House Ways and Means Chairman Dave Camp released his highly anticipated proposal to overhaul the tax code today, aiming to eliminate lucrative tax breaks that touch all energy sectors within a broader draft targeting economywide preferences in pursuit of a lower overall tax rate.
The proposal is similar to drafts issued last year by then-Senate Finance Chairman Max Baucus. But in the energy space, at least, early indications are that the draft from Camp (R-Mich.) would be more favorable to oil and gas companies and less favorable to renewable energy firms than ideas offered by the Montana Democrat.
Despite earlier fears, oil and gas interests didn't make out as badly as some in the industry had feared, although the American Petroleum Institute was still quick to criticize the proposal. Camp's plan would maintain the lucrative intangible drilling costs deduction, which exploration and production companies use to write off expenses ranging from drill bits to workers' salaries.

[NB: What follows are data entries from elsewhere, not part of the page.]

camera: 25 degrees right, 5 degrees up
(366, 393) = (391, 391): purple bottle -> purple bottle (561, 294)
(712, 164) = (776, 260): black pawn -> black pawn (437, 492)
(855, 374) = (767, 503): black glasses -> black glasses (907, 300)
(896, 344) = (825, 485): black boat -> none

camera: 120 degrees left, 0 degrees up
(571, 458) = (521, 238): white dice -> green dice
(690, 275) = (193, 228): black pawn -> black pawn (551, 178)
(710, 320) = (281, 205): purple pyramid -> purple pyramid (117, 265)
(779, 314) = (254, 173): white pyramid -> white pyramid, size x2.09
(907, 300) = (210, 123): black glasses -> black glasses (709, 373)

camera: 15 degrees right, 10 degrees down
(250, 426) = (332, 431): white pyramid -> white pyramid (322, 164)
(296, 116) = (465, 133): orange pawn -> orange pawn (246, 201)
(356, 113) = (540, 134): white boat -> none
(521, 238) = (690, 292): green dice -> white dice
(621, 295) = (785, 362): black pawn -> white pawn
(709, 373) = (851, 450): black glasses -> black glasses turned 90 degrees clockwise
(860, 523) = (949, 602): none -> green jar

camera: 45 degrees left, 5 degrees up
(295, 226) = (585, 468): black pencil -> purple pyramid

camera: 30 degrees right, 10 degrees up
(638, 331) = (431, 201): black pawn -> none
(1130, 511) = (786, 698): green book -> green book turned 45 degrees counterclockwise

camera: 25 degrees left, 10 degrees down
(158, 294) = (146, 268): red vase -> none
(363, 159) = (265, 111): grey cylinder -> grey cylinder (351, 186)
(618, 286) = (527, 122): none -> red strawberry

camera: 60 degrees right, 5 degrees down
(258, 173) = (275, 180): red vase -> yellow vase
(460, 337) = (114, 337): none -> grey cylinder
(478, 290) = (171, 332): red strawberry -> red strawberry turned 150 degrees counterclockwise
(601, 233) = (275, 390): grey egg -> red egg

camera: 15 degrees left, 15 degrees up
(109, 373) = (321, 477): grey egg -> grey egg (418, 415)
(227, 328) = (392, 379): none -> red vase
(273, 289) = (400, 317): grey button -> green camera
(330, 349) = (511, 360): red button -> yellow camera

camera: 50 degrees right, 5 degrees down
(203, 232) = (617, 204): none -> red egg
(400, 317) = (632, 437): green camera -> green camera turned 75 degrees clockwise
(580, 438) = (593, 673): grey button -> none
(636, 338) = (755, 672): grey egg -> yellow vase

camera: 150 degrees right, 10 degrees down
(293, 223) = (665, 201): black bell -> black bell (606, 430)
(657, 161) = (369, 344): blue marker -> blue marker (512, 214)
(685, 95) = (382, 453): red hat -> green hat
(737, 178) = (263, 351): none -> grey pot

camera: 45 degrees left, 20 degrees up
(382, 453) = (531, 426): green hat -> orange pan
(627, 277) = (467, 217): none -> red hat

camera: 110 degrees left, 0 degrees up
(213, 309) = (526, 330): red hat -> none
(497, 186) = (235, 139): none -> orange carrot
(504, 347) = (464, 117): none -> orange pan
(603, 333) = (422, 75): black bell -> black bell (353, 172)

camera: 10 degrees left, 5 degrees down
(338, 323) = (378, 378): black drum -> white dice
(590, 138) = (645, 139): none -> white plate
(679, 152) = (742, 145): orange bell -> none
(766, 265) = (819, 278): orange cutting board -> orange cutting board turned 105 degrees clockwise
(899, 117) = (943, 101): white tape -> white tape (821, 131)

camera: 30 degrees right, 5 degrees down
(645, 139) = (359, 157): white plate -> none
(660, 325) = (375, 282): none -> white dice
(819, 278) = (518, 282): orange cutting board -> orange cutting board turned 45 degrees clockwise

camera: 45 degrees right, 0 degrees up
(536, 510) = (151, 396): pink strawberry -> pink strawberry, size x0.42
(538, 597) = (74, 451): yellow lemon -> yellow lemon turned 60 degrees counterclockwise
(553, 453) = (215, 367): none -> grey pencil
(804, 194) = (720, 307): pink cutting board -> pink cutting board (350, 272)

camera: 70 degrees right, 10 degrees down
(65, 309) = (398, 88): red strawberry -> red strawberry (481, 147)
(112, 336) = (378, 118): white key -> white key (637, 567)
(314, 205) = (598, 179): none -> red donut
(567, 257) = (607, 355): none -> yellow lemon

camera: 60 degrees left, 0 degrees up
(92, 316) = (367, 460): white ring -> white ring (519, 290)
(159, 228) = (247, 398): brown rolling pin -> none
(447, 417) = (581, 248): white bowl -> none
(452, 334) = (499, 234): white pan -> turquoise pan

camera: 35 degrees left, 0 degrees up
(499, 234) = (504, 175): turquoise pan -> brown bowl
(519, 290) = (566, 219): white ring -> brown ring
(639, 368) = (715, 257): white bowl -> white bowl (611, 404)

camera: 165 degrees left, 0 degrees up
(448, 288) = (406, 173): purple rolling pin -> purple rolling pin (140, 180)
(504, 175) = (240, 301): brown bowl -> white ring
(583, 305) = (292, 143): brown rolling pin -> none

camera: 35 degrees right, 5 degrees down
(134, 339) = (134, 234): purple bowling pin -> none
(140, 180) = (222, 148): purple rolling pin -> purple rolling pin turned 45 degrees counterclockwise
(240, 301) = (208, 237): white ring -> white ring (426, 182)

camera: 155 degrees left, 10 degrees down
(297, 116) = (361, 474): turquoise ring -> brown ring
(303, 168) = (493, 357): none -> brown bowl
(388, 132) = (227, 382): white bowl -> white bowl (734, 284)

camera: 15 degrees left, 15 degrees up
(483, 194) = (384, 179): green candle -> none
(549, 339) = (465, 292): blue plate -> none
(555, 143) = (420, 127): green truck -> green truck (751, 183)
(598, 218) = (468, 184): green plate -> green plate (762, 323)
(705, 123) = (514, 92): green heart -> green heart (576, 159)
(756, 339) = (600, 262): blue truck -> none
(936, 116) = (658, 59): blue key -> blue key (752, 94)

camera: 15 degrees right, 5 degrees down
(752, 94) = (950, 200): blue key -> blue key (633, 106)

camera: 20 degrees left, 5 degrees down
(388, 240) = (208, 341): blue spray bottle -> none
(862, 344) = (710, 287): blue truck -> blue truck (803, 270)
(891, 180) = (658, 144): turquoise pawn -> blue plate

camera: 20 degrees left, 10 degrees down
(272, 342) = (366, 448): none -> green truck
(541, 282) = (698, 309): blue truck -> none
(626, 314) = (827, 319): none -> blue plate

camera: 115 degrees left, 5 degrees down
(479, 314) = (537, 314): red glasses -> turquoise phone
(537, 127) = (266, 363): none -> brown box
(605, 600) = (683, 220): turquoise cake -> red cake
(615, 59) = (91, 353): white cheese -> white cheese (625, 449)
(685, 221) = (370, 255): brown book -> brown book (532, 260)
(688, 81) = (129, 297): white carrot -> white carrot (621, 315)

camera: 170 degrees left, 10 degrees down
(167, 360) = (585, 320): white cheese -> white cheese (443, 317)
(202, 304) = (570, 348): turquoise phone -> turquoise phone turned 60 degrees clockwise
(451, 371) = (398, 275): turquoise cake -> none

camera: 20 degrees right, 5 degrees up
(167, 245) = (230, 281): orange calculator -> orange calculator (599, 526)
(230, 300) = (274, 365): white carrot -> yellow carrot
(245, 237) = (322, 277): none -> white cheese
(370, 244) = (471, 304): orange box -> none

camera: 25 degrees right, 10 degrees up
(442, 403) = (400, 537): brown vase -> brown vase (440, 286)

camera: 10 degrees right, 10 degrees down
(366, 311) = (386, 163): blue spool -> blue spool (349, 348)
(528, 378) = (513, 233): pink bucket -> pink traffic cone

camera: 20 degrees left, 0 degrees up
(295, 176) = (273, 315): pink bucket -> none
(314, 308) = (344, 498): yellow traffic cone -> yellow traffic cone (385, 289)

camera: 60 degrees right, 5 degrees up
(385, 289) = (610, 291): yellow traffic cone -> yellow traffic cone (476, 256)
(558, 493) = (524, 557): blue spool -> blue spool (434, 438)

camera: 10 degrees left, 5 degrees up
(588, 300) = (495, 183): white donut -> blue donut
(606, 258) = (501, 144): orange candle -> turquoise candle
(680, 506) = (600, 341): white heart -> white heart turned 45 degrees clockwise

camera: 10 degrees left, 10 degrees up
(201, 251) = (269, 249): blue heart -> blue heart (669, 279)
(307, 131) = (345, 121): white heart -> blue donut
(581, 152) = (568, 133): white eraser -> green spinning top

But it would eliminate several other proposals, such as companies' ability to use "last-in, first-out" accounting rules to lower the taxable value of their stored inventory and the percentage depletion deduction for oil and gas wells. The proposal also gets rid of the so-called Section 199 domestic manufacturing incentive for all companies, including those in the oil and gas industry. And it repeals credits for enhanced oil recovery and marginal wells, but neither has been in place for years because oil prices remain above the threshold where they could be claimed.
The draft also would eliminate a loophole that exempts certain oil producers from paying into the spill liability trust fund. Camp proposes extending a 9-cent-per-barrel excise tax through 2023 and expanding the definition of crude oil to which it applies to include oil sands, shale oil, condensates and other types of liquid fuels that had been exempted (E&E Daily, June 18).
API President Jack Gerard in a statement pointed to "serious flaws" in the proposal, dealing with LIFO and other matters, warning that "higher taxes" on the industry would hurt the economy by "undermining private investment, job creation, energy production and government revenue."
Independent Petroleum Association of America President Barry Russell in a separate statement praised Camp's decision to leave the intangible drilling costs deduction untouched but said he was concerned by other proposals, such as the elimination of percentage depletion.
Renewable firms appear to be big losers under the proposal. Not only would Camp not reinstate expired clean energy incentives such as the renewable energy production tax credit (PTC), he also would dramatically reduce payments to companies still eligible for the credit.
Under current law, renewable energy developers -- primarily in the wind industry -- can claim the PTC for the first 10 years of a project's life span. The value of the credit has risen with inflation since it was first implemented in 1992 and currently stands at 2.3 cents for every kilowatt-hour of electricity produced. Camp's proposal would eliminate that inflation adjustment, meaning that if it became law today, any projects still claiming the credit within that 10-year window would receive a lower deduction in future years.
The proposal also would repeal a production tax credit for new nuclear facilities. An investment tax credit (ITC) that currently covers 30 percent of project costs and primarily supports solar development would remain in place through its scheduled expiration in 2016 and not be extended beyond that. It also would eliminate a 10 percent ITC that would remain in place under current law.
Baucus also would have eventually eliminated the resource-specific credits such as the PTC, ITC and various biofuels credits. But he would have replaced them with a pair of technology-neutral credits to continue providing incentives for low-emissions electricity and fuel; Camp's draft includes no such language.
Camp says the time is right to overhaul the tax code for the first time since 1986 to boost the struggling economy, but Republican leaders in both chambers have downplayed the likelihood that his bill would gain traction this year. Still, even if tax reform doesn't happen this year, Camp's proposal provides a marker for proposals likely to be assembled next year and beyond.